##### Data shown

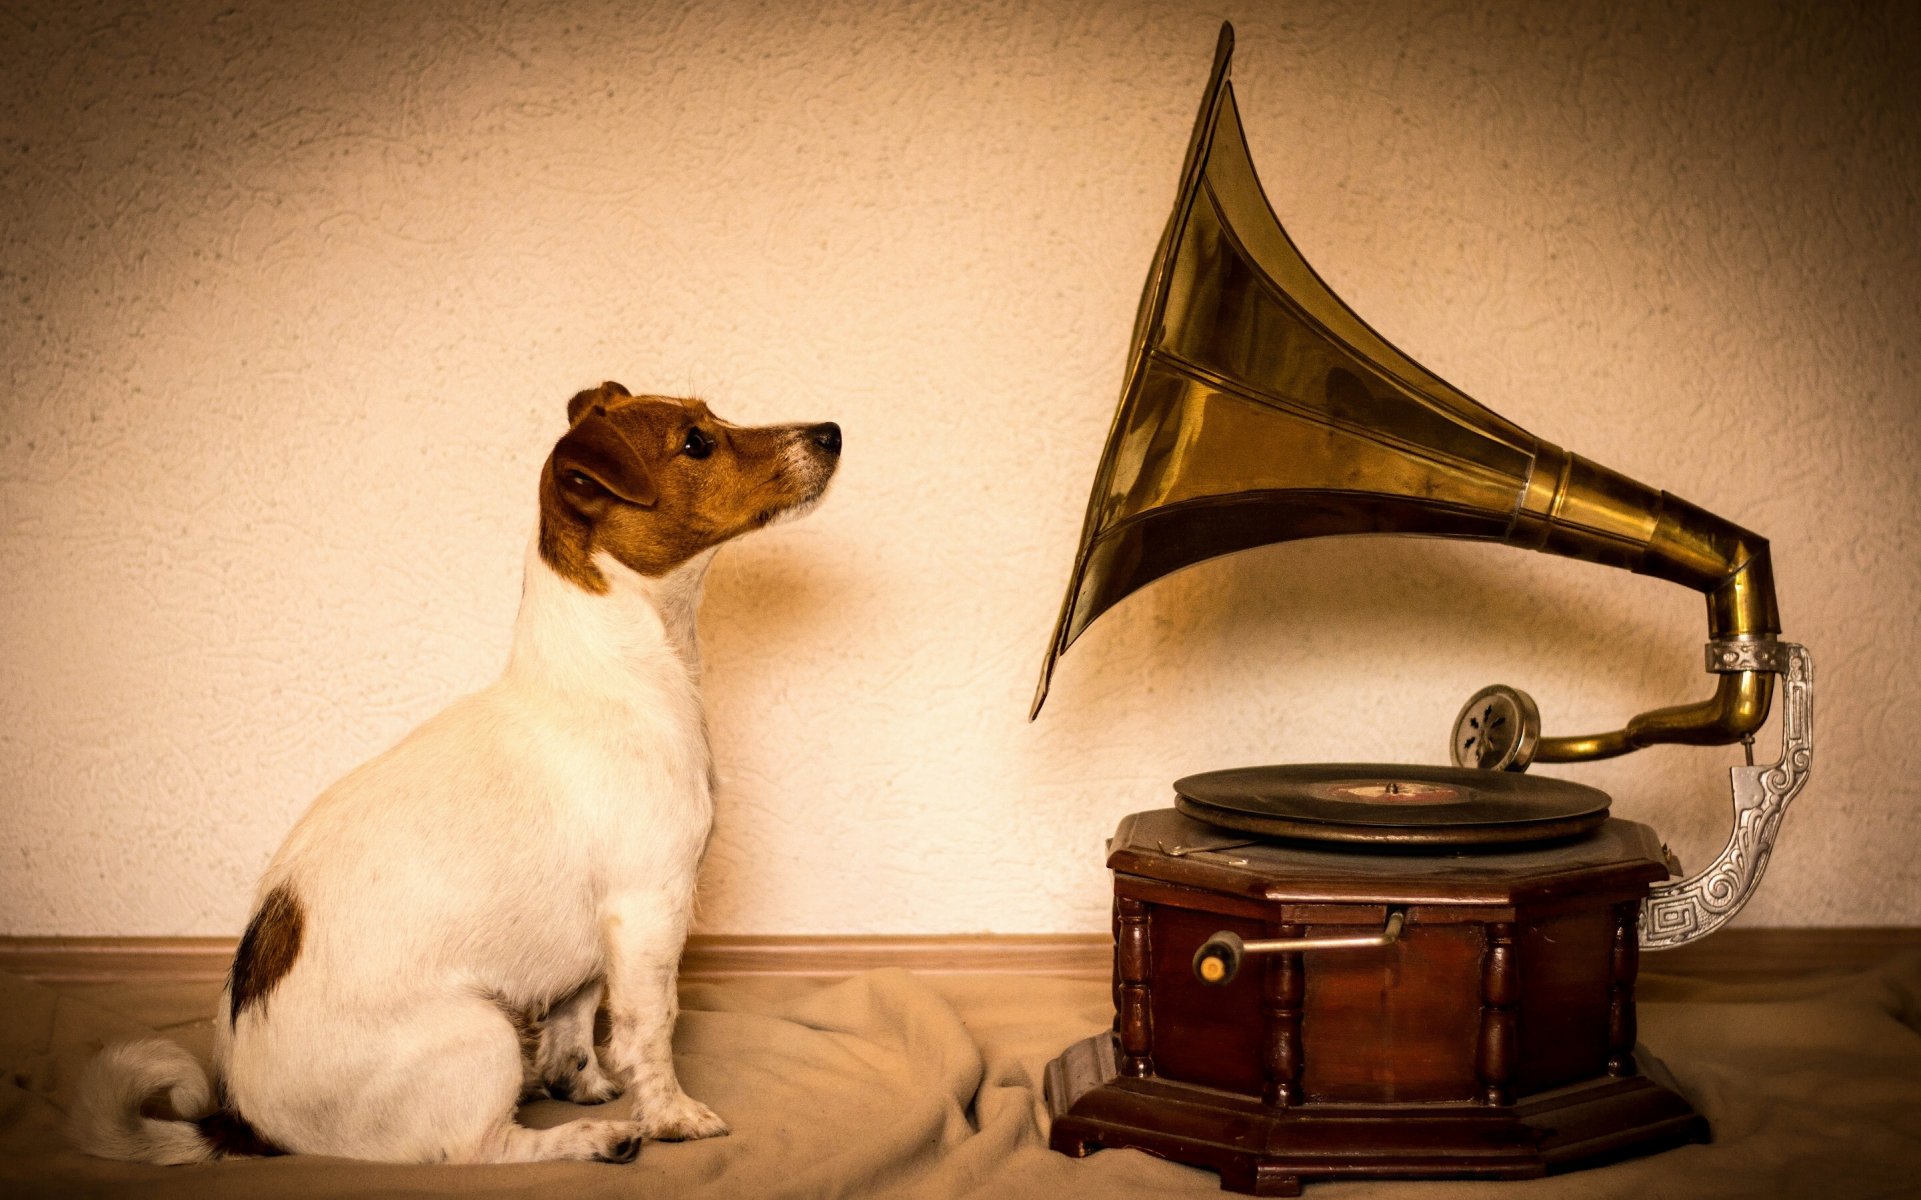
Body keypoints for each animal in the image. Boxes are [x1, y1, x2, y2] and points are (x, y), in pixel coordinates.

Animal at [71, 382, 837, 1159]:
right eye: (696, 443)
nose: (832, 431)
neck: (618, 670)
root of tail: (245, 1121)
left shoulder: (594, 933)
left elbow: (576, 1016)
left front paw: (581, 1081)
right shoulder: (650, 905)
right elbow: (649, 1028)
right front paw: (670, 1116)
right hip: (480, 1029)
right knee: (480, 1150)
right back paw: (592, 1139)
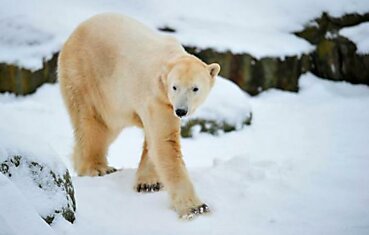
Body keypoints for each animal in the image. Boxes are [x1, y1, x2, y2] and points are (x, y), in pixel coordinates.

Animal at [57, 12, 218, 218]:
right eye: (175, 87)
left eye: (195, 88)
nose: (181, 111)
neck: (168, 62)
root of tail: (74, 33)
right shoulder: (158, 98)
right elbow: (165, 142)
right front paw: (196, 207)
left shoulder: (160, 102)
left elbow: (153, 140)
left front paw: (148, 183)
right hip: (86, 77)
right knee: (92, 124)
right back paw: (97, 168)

##########

▸ **Instructions for the task**
Transcribe the records above verbatim. Do not carry over any picture.

▸ **Exercise solution**
Body keypoints for each animal in the image. Boxes are [x1, y1, x2, y2] and points are (x, y), in pixel coordinates.

Animal at [71, 382, 837, 1159]:
right eye: (696, 443)
nose: (832, 431)
neck: (618, 670)
root of tail: (245, 1121)
left shoulder: (594, 933)
left elbow: (576, 1016)
left front paw: (581, 1081)
right shoulder: (650, 905)
right elbow: (649, 1028)
right front paw: (670, 1116)
right hip: (480, 1029)
right knee: (480, 1150)
right back paw: (592, 1139)
Body keypoints for each animal in the image. Boxes are [x1, y1, x2, y2] and points are (x, y), in pixel coordinates.

Animal at [57, 12, 218, 218]:
right eye: (175, 87)
left eye: (195, 88)
nose: (181, 111)
neck: (168, 62)
root of tail: (74, 33)
right shoulder: (158, 98)
right elbow: (165, 142)
right front paw: (196, 207)
left shoulder: (160, 102)
left elbow: (153, 140)
left front paw: (148, 183)
right hip: (86, 77)
right knee: (92, 124)
right back paw: (97, 168)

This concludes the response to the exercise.